During his PhD, Stuart focussed on trying to solve the problem of decision-making in AI, through research on inductive reasoning and analogical reasoning. Stuart is drawing on how the human brain makes decisions, by having a rich store of abstract, high-level actions, and applying these learnings to improve decision-making in AI.
The robot is not going to want to be switched off because you’ve given it a goal to achieve and being switched off is a way of failing — so it will do its best not to be switched off. That’s a story that isn’t made clear in most movies but it I think is a real issue.

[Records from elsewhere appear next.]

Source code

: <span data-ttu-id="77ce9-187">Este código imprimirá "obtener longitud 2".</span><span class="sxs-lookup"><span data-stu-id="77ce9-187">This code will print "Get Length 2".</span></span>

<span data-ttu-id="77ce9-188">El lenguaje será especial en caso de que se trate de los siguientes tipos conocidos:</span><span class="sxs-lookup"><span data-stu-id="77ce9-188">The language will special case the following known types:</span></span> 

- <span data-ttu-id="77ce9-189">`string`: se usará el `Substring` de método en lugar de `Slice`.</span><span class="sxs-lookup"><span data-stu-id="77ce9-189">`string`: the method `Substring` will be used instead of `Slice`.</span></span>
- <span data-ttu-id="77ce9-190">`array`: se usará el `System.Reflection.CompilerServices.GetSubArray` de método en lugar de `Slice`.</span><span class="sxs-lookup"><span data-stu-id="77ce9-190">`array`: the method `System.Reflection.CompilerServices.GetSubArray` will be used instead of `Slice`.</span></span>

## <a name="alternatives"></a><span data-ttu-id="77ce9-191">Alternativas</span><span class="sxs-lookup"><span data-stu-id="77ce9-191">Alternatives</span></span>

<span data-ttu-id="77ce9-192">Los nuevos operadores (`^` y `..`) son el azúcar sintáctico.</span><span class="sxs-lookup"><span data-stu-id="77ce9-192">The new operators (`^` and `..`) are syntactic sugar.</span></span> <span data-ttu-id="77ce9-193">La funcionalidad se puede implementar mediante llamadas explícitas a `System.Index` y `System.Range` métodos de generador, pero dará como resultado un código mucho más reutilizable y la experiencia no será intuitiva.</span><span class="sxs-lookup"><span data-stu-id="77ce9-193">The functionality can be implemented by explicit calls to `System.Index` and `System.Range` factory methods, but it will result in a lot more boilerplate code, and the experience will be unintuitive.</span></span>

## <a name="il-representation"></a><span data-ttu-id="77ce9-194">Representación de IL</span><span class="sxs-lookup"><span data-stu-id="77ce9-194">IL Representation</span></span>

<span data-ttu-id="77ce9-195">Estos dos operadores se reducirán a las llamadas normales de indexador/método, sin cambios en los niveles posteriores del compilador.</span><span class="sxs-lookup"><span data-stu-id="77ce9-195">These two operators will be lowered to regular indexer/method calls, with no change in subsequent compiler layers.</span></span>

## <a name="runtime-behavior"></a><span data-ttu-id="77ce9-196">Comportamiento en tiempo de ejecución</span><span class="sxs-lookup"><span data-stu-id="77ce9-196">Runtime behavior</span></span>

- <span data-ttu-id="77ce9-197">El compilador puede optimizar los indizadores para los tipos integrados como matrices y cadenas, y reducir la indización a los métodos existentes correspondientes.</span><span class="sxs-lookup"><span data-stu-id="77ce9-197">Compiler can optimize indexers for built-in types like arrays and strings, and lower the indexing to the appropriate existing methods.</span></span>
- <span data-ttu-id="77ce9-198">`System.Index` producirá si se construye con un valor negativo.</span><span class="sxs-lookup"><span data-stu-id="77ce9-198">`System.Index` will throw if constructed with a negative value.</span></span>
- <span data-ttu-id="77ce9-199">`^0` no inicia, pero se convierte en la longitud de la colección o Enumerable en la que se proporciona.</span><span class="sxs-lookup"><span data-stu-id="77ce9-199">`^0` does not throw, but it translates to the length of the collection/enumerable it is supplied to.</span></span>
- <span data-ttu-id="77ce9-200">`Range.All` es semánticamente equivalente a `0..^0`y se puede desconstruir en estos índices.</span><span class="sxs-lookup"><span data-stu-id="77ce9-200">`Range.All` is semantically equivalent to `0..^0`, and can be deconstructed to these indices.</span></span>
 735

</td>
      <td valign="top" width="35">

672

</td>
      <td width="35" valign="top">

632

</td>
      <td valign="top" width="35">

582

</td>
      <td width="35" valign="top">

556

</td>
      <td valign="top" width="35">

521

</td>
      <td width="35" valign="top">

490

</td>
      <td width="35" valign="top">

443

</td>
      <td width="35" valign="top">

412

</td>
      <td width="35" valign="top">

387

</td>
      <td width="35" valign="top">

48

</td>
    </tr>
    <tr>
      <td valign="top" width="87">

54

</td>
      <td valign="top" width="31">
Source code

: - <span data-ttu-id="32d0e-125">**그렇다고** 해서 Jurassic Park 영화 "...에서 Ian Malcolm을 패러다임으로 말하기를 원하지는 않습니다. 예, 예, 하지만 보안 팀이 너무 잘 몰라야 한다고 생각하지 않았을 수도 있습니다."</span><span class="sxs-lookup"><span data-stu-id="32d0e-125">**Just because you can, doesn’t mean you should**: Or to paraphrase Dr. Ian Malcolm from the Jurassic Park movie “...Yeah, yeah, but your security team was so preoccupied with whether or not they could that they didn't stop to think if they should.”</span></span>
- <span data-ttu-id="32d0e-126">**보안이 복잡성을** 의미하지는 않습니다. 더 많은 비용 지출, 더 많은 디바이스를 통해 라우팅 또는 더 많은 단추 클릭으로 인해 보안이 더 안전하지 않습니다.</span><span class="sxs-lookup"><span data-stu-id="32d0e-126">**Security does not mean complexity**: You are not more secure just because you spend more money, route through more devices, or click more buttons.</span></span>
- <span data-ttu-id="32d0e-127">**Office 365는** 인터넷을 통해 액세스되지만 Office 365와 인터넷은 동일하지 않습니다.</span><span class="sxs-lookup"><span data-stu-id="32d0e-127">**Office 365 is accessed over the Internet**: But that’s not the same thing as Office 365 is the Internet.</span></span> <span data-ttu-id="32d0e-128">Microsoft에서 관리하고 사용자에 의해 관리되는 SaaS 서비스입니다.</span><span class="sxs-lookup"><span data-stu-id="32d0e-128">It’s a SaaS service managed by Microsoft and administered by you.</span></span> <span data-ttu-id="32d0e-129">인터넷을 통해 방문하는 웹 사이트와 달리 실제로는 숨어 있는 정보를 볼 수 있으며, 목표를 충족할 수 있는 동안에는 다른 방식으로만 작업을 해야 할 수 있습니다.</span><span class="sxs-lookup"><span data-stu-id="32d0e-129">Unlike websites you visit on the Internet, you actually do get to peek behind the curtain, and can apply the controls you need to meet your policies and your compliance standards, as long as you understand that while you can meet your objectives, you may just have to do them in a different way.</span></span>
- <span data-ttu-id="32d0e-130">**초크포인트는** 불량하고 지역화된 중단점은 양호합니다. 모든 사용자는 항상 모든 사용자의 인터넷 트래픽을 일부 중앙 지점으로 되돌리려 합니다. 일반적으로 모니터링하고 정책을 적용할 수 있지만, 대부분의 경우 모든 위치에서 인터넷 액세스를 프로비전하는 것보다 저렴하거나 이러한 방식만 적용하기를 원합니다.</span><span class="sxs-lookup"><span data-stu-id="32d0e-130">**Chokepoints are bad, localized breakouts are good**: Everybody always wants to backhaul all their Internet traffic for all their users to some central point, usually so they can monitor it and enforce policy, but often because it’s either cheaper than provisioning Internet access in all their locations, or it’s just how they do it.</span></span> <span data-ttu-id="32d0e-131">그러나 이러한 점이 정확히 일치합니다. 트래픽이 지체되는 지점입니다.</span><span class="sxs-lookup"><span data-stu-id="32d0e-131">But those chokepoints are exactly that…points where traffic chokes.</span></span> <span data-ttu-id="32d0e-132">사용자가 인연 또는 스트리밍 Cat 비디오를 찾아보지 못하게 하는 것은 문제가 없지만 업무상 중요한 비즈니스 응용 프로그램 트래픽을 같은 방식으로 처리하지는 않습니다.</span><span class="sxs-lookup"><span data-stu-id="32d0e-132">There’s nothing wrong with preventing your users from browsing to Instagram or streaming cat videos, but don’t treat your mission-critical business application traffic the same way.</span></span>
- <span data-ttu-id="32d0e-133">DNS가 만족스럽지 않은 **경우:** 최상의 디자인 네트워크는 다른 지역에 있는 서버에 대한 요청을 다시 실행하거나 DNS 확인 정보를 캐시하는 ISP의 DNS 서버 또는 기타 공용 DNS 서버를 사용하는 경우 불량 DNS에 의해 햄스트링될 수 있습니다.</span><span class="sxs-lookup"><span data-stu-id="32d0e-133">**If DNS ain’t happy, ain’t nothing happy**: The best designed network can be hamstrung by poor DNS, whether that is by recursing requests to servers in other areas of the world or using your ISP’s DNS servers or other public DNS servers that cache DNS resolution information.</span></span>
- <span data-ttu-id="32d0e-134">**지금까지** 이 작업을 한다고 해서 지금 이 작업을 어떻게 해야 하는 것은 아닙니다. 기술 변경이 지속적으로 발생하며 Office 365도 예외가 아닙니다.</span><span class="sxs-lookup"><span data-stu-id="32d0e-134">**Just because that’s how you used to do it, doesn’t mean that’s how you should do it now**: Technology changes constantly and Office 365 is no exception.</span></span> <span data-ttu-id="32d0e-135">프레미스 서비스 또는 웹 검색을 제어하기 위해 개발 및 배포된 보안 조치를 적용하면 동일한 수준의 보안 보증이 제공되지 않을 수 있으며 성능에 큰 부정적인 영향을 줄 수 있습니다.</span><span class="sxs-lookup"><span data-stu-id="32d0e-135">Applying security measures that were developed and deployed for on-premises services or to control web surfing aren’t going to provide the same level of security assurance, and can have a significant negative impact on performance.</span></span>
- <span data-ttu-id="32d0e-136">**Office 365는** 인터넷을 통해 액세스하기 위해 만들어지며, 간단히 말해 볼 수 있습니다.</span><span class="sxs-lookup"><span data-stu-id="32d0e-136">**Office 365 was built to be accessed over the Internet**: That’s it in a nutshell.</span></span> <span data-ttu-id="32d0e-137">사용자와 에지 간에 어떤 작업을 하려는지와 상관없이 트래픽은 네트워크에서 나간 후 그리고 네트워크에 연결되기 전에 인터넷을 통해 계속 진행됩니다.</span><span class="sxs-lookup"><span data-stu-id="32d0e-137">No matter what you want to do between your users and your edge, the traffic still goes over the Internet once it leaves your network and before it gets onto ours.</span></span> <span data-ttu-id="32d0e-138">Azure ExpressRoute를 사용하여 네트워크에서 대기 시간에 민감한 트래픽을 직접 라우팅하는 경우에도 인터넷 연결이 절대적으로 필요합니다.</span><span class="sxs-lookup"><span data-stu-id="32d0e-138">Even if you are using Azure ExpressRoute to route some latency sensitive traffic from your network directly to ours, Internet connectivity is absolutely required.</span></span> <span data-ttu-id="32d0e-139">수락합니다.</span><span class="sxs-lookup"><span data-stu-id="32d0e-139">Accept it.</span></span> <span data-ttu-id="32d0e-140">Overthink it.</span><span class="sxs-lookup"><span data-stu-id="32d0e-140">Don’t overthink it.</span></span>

He actively campaigns on preventing the risks which can come from building too advanced an AI. According to him, some of the ways AI can go wrong are:
- A super-optimizer function, which ends up harming humanity in performance of that function, à la the book Superintelligence.
- Humanity ends up building optimized killing machines (autonomous weapons), which was portrayed in Slaughterbots, a film he helped make.
- Overuse of AI may turn something like Wall-E into a reality, where humanity just focussed on consuming entertainment while the machines take over all the other tasks.
Apart from working for ethical AI, he is a Professor of Computer Science at the University of California, Berkeley and Adjunct Professor of Neurological Surgery at the University of California, San Francisco. He founded and leads the Center for Human-Compatible Artificial Intelligence (CHAI) at UC Berkeley.
We hope that this article was useful for you in learning about the major people working in the field of Data Science and about their journey.